I've eaten "queso" for as long as I remember. Growing up, we often ate at a Mexican restaurant near our church and I would gorge myself on the chips and queso. It also made an appearance at many family gatherings, and still does. In my family, it's Velveeta and Rotel. In my husband's family, they spice up the same base with browned sausage. I love it all. But I'm not a huge fan of Velveeta, truth be told. Surely there has to be a way to make more authentic queso without defaulting to the scary rectangular pasteurized processed cheese product, no?

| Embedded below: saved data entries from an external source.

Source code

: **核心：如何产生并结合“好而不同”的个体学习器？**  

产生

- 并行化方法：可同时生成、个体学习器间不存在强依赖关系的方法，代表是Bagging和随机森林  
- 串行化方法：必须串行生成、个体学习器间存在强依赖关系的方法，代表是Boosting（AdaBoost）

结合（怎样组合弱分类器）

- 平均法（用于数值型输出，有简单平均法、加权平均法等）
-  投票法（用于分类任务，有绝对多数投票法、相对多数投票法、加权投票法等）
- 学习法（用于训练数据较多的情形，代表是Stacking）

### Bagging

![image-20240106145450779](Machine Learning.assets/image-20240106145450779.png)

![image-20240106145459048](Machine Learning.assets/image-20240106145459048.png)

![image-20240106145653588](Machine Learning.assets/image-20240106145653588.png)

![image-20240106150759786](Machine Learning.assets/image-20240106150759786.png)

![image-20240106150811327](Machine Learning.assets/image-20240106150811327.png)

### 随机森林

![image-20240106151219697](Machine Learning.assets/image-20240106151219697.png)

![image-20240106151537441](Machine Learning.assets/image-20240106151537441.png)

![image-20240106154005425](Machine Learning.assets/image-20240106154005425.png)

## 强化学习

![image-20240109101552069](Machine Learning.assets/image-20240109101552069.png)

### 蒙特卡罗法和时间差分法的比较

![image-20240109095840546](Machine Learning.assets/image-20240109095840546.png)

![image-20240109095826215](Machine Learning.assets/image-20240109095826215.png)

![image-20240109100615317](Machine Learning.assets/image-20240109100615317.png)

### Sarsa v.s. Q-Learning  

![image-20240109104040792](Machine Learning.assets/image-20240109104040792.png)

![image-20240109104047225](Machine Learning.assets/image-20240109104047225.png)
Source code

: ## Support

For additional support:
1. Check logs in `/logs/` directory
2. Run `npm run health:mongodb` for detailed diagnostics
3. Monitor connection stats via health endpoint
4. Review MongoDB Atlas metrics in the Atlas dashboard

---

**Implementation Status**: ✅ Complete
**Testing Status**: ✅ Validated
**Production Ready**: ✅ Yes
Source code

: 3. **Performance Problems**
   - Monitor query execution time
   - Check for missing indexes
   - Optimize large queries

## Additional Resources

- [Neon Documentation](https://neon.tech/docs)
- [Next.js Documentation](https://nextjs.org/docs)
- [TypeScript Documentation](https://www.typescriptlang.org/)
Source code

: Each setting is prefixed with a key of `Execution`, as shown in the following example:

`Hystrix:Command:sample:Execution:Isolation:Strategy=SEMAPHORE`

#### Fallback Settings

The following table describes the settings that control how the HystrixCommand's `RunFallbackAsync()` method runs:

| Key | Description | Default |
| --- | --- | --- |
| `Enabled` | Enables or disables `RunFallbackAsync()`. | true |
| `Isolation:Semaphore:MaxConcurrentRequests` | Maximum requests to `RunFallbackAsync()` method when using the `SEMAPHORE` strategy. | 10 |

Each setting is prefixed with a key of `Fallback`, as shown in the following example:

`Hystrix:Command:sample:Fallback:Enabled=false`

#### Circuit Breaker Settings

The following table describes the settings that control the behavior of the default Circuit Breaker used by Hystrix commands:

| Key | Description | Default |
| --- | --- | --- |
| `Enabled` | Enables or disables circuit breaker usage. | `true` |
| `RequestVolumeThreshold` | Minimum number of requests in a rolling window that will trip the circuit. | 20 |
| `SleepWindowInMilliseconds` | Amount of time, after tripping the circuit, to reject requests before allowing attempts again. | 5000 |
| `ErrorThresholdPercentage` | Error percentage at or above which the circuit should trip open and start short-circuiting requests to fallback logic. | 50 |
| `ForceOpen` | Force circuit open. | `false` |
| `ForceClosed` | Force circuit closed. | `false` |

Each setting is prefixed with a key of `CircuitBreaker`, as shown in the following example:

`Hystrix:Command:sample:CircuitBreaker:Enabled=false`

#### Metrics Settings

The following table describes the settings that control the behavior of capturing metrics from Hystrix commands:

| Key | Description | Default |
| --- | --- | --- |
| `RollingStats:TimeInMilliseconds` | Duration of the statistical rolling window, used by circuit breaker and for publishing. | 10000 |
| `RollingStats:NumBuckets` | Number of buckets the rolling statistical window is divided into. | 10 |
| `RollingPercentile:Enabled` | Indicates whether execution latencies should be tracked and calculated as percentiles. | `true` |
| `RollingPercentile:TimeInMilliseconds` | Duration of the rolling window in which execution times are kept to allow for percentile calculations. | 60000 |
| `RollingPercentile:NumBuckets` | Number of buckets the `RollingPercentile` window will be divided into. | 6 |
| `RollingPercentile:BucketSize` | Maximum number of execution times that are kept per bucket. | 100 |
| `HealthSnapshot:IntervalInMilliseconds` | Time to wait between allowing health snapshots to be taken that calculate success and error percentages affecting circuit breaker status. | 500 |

Most recipe searches left me coming up empty. But over Thanksgiving, while I was trying out a cheese sauce to replace the Cheese-Whiz called for in mom's broccoli-rice casserole, it hit me: this could be my queso base. I added some salsa to the leftover cheese sauce and instantly had my husband put away the bag of chips, lest I eat every last one, smothered in my new-found queso. Let me know how you think it compares.
adapted from Rachael Ray
3 tablespoons melted butter
1 cup heavy cream
2 cups milk
2 1/2 cups grated sharp cheddar cheese
4 ounces cubed cream cheese
Pinch ground cayenne pepper
Your favorite salsa (or Rotel)
In a heavy saucepan over medium-high heat, stir 3 tablespoons flour into 3 tablespoons melted butter and cook, stirring constantly, for 2 minutes. Gradually whisk in 1 cup heavy cream until smooth, then whisk in 2 cups milk. Simmer gently until the sauce is thick enough to coat a spoon, about 5 minutes. Remove from the heat and whisk in 2 1/2 cups grated sharp cheddar cheese, 4 ounces cubed cream cheese until melted and smooth. Season with salt and a pinch ground cayenne pepper. Add in your favorite salsa, about 1 1/2 cups, or to taste.